■ Task prompt: Exactly the lines from the line that has "T306, due: Mar 2 -> Mar 5" through the final line below are to be retyped, and the pictures are not.

===== Data

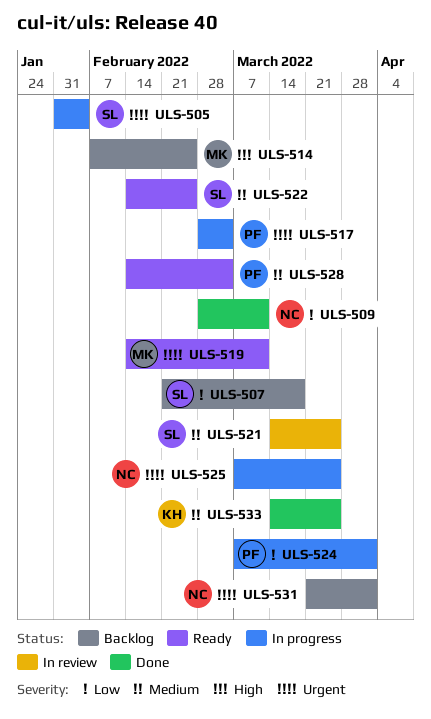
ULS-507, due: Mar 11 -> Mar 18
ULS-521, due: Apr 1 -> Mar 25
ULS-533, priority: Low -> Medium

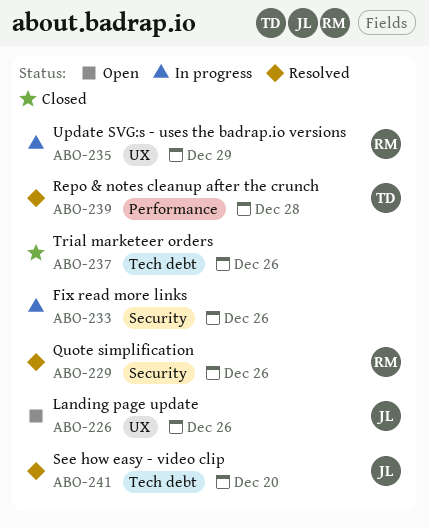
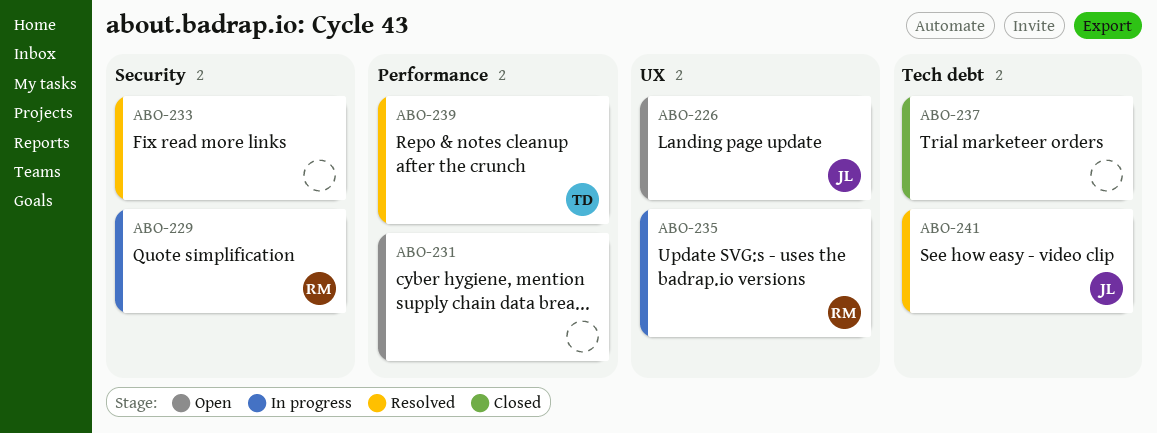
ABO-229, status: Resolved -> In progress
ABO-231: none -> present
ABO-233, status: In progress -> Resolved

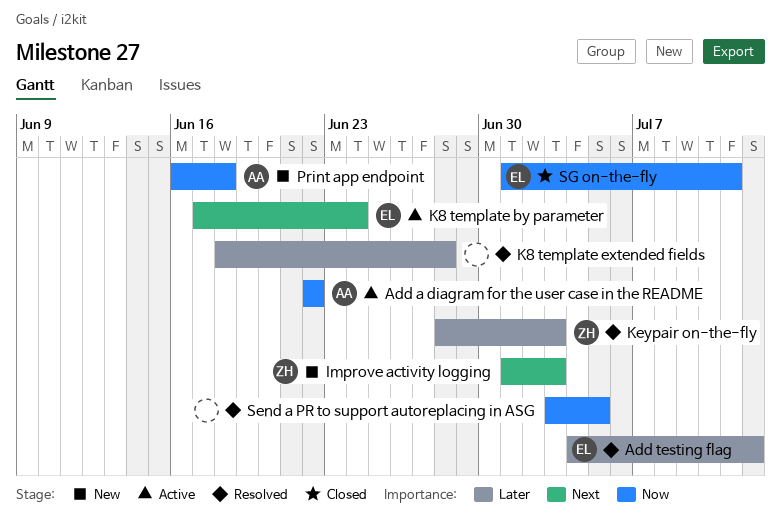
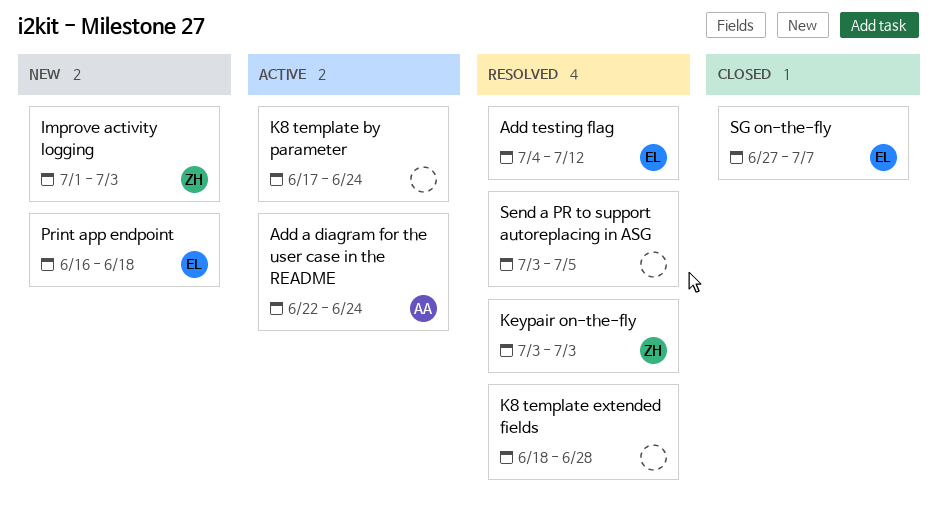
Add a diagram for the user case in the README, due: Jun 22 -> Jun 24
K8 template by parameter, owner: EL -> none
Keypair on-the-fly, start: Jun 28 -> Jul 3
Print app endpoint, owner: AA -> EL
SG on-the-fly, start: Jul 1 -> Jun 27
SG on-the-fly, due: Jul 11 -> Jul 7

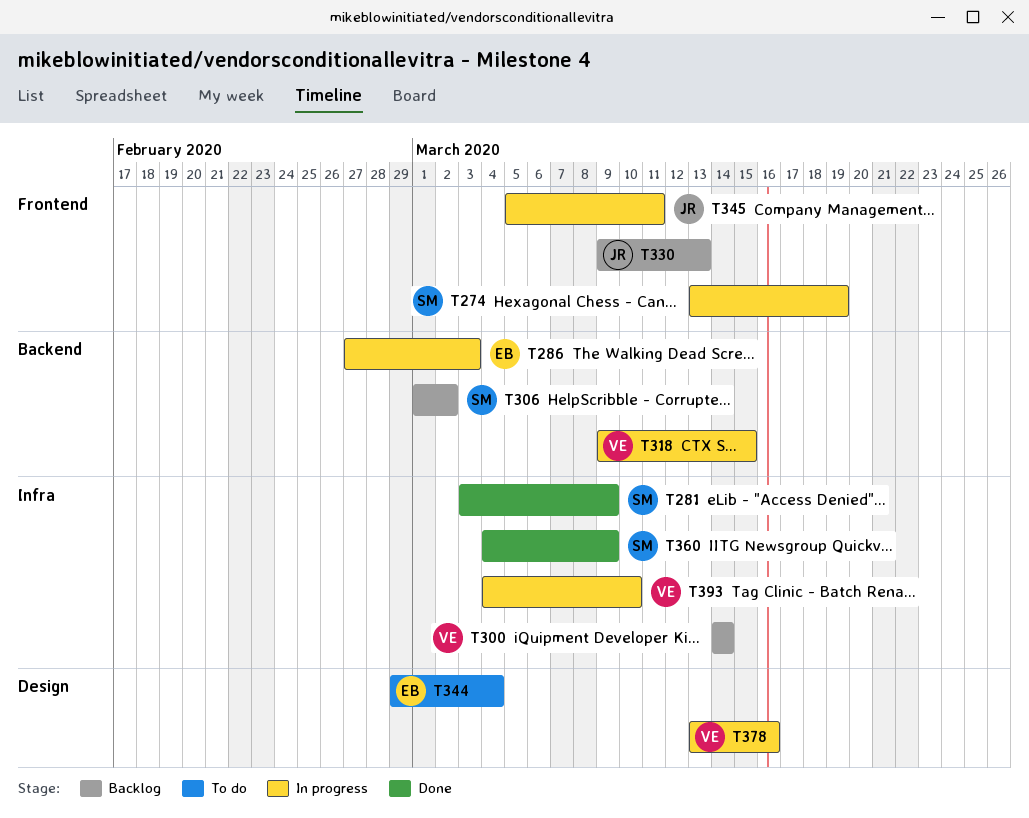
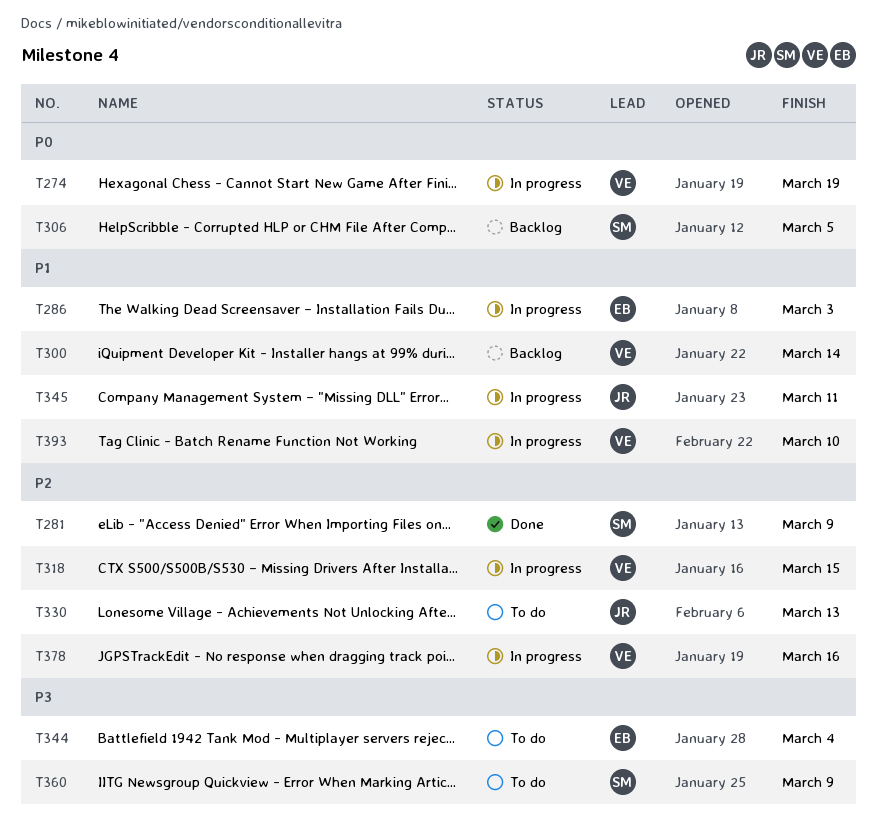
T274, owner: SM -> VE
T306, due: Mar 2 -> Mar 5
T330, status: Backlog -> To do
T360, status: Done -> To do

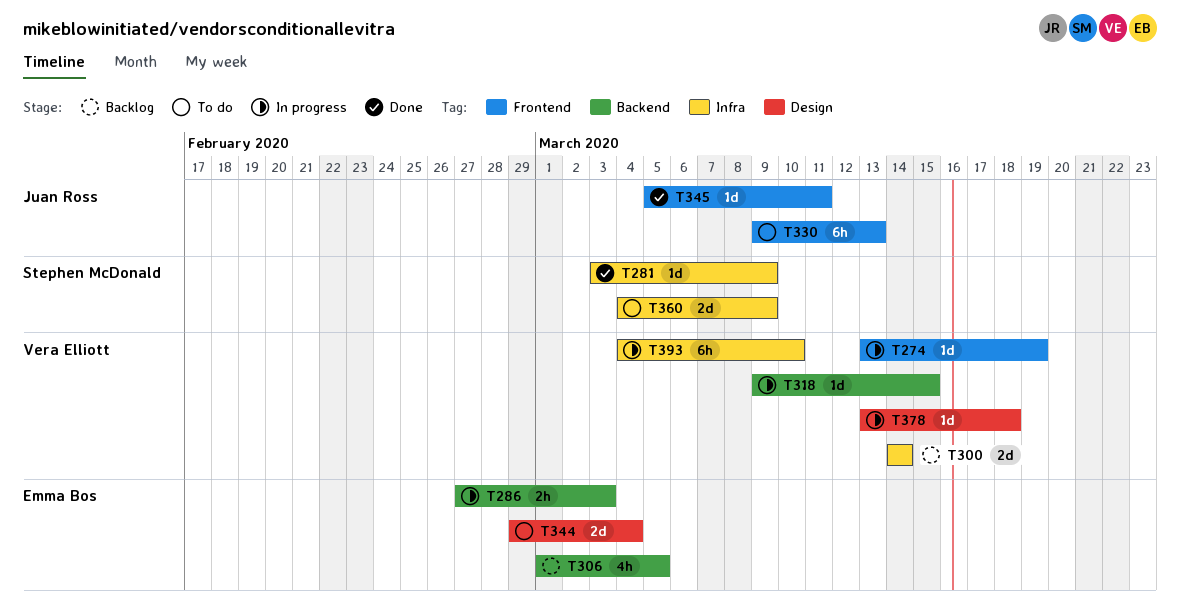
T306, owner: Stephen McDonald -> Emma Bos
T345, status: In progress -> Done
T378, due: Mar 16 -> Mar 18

==========

■ Exercise solution:
T306, due: Mar 2 -> Mar 5
T330, status: Backlog -> To do
T360, status: Done -> To do

T306, owner: Stephen McDonald -> Emma Bos
T345, status: In progress -> Done
T378, due: Mar 16 -> Mar 18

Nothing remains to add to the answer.